From Jim O'Brien
May 21, 2009

Hi Friend,

God’s Commitment to Freedom

There was a time when God chose a nation to be his saying to them “…if you indeed will obey my voice and keep my covenant, then you shall be a special treasure to me above all people; for all the earth is mine.” (Exodus 19:5)

What kind of blessings would result from this arrangement? Well, to begin with, what benefit would accrue to a nation if every person kept the Ten Commandments? For example, what if there was no theft? When you bought something you paid for that product alone, not the things shoplifters and thieves had stolen. The result is that the cost of everything would go down.

I was in Wal-Mart the other evening when the sales person called the manager to help answer a question about a purchase. As he got the item a conversation developed around the subject of theft. I asked him how prevalent it was. His eyes rolled and he threw his hands up in the air. “You can’t believe how bad it is!” he exclaimed. “It’s almost non-stop.” It occurred to me at the time that maybe the government should change its focus. Stop making it hard for Wal-Mart to do business and start making it hard for thieves to steal. But I digress. Let’s return to the point.

What results would occur if every man was faithful to his wife and every wife to her husband? Families would be stronger, drug and alcohol problems would lessen, most crimes of youth would stop. What if all the murders stopped? What if every citizen of the country was productive? You get the point. These sins suck the wealth out of a nation! When they are stopped, the inevitable result is that the nation will become rich. So, Israel must have been a rich nation!

But that wasn’t all. God promised to fight Israel’s battles. When the Philistines attacked Israel, “…the Lord thundered with a loud thunder upon the Philistines that day, and so confused them that they were overcome before Israel.” (1 Samuel 7:10) No nation, no matter how strong could defeat Israel. All Israel had to do was obey God. What a bargain! No people ever had such a deal. Israel had won the mega-lottery of all nations.

As long as the Prophet Samuel lived Israel prospered. But Samuel grew old and his sons “did not walk in his ways; they turned aside after dishonest gain, took bribes, and perverted justice.” (1 Samuel 8:3) So the elders of Israel realized they were in a serious predicament because they were about to inherit bad rulers. The elders were right about Samuel’s sons but responded to their fears and their reaction was a strange. They told Samuel they wanted a king to rule over them. In their fear-based reaction they reasoned that the country was going to pot, so to speak, and they wanted a strong ruler to straighten out the mess.
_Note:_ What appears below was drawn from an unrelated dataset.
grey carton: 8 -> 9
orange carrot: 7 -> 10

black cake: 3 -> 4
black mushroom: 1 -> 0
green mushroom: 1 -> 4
Why is that request strange? Well, why would the elders think that a king would make things better for Israel? If a judge was corrupt it was problematic but a judge did not have near the power that a king would have. A corrupt king would cause far more problems than a corrupt judge. Calling for a strong man changed the focus from God to man.

The elders request overlooked a fundamental concept. God was the King of Israel. All the elders needed do was ask God for help. After all, he had destroyed the enemies of Israel. There was no reason to believe he wouldn’t provide good judges. Ask and you will receive.

Samuel took their request to God. God told Samuel to talk to the people. Tell them how flawed such a system is. No matter how well intentioned the king may be, the system itself is prone to corruption. The king will take your money for himself; he will conscript your children and assign them to wars you don’t want to fight; he will take the best of your products for himself; he will take the most productive workers and make them slaves to serve for his personal benefit, not for the nation.

Samuel explained these things to the elders of Israel but they still wanted a king. And then God did something completely unexpected. God gave them a king.

The overlooked question in all this is, “Why did God give the people something that he knew would eventually cause the destruction of Israel?” Would you give your children something you knew would destroy them? No, you wouldn’t. So why did God?

The answer is as simple as it is profound. God is committed to freedom! His commitment to freedom is so deep that he proved it by letting them choose something he knew was not good for them.

Why is freedom so important? Well that’s the subject of another message.